Colorado Rockies Most Imbalanced Seasons

most imbalanced 1

The second most imbalanced team in club history (by one point) made the postseason in 2017. In fact, three of the five most imbalanced teams in club history (’09, ’17, ’18) resulted in October baseball.

Also, three of the five most imbalanced seasons ever still ended in the postseason. And all five postseason years make the Top 10 most imbalanced campaigns.

This is a good time to reintroduce the Coors Field bias going on here and admit that some of these teams were probably a bit more well balanced than these stats make them appear.

However, that also needs to be kept in mind every single time someone uses these exact same stats to tell you how bad the Rockies offense is or ignores them altogether when discussing Rockies pitching.

So let’s not get too over encumbered by whether or not these data points are telling us the true talent level of the players and look at them more as production quotients that need to be either avoided or achieved.

The lesson to learn here is not that Colorado needs to build a purposefully imbalanced baseball team, but rather that if we are going to use these numbers as a roadmap, we need to let them take us where they actually lead.

Based on precedent, if they want to play in the postseason, the Rockies pitching can drop no lower than a 108. Sorry league average pitching teams, that’s not good enough out here.

And the offense can drop no lower than 90.

Obviously, you want to do better than that but these are the baselines that must be met. This is how you build a foundation.

Colorado Rockies Postseason Years:

Rockies postseason chart

As you can see from the “Team Diff+” column, each of the years Colorado has made the postseason, their pitching has been significantly better than their hitting.

According to these statistics, if the Colorado Rockies boast four above-average relievers and four above-average starters, they will make the postseason. Conversely, if they don’t meet those thresholds, the don’t make the postseason.

Three quality starters and three quality relievers, no matter how quality (see: Ubaldo Jimenez, 2010) won’t get it done.

There are no corresponding numbers for the offense. No great offense has carried them to more than 83 wins and only a handful of times (maybe just once in 2000) can you truly claim that a poor offense was the primary reason for failure.

There is no evidence of a Rockies team being successfully powered by their bats and there is overwhelming evidence that the best Rockies teams have been powered by their pitching.

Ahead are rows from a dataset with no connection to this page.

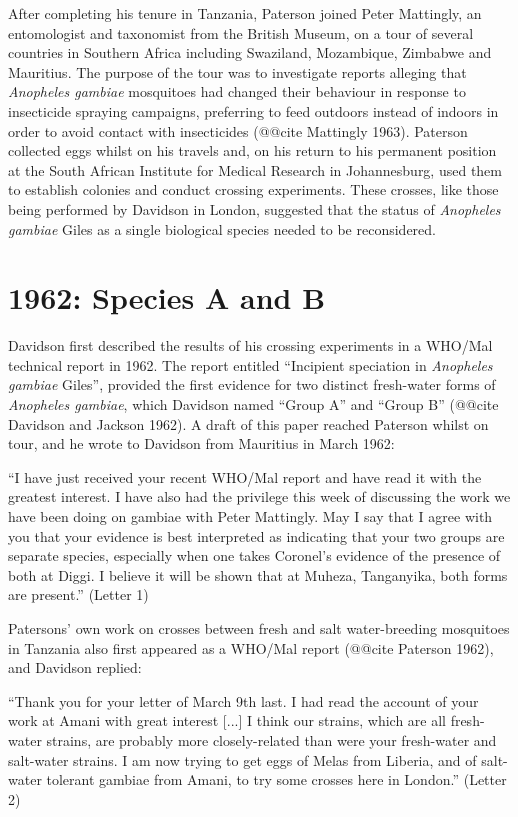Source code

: \documentclass[a4paper,11pt,abstracton,hidelinks]{scrartcl}
\begin{document}
After completing his tenure in Tanzania, Paterson joined Peter Mattingly, an entomologist and taxonomist from the British Museum, on a tour of several countries in Southern Africa including Swaziland, Mozambique, Zimbabwe and Mauritius.
%
The purpose of the tour was to investigate reports alleging that \textit{Anopheles gambiae} mosquitoes had changed their behaviour in response to insecticide spraying campaigns, preferring to feed outdoors instead of indoors in order to avoid contact with insecticides (@@cite Mattingly 1963).
%
Paterson collected eggs whilst on his travels and, on his return to his permanent position at the South African Institute for Medical Research in Johannesburg, used them to establish colonies and conduct crossing experiments.
%
These crosses, like those being performed by Davidson in London, suggested that the status of \textit{Anopheles gambiae} Giles as a single biological species needed to be reconsidered.


\section{1962: Species A and B}

Davidson first described the results of his crossing experiments in a WHO/Mal technical report in 1962.
%
The report entitled ``Incipient speciation in \textit{Anopheles gambiae} Giles'', 
provided the first evidence for two distinct fresh-water forms of \textit{Anopheles gambiae}, which Davidson named ``Group A'' and ``Group B'' (@@cite Davidson and Jackson 1962).
%
A draft of this paper reached Paterson whilst on tour, and he wrote to Davidson from Mauritius in March 1962:
%
\begin{displayquote}
``I have just received your recent WHO/Mal report and have read it with the greatest interest.
%
I have also had the privilege this week of discussing the work we have been doing on gambiae with Peter Mattingly.
%
May I say that I agree with you that your evidence is best interpreted as indicating that your two groups are separate species, especially when one takes Coronel's evidence of the presence of both at Diggi.
%
I believe it will be shown that at Muheza, Tanganyika, both forms are present.'' (Letter 1)
\end{displayquote}


Patersons' own work on crosses between fresh and salt water-breeding mosquitoes in Tanzania also first appeared as a WHO/Mal report (@@cite Paterson 1962), and Davidson replied:
%
\begin{displayquote}
``Thank you for your letter of March 9th last. 
%
I had read the account of your work at Amani with great interest [...] I think our strains, which are all fresh-water strains, are probably more closely-related than were your fresh-water and salt-water strains.
%
I am now trying to get eggs of Melas from Liberia, and of salt-water tolerant gambiae from Amani, to try some crosses here in London.'' (Letter 2)
\end{displayquote}
\end{document}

So, it is natural to look at a current lineup that has a steep drop-off after Nolan Arenado (when healthy) Trevor Story and Charlie Blackmon and reach the conclusion that solving this issue needs to be a top priority.

The above data also shows that while they can get by with three great hitters, a fourth dramatically increases their odds of success. But it isn’t a necessity.

The overall history of the Rockies shows us that while the lineup can and has been an issue, it is one that they can overcome. Not having enough quality pitching, however, is something that they have literally never been able to overcome.

It’s tempting to want to out-mash your opponents when you call Coors Field home. Fans, media, and even GMs get more excited about big bats than solid middle-relievers.

But as counterintuitive as it may seem to just about everybody involved, the Colorado Rockies have to pitch well before it can matter at all how well they hit.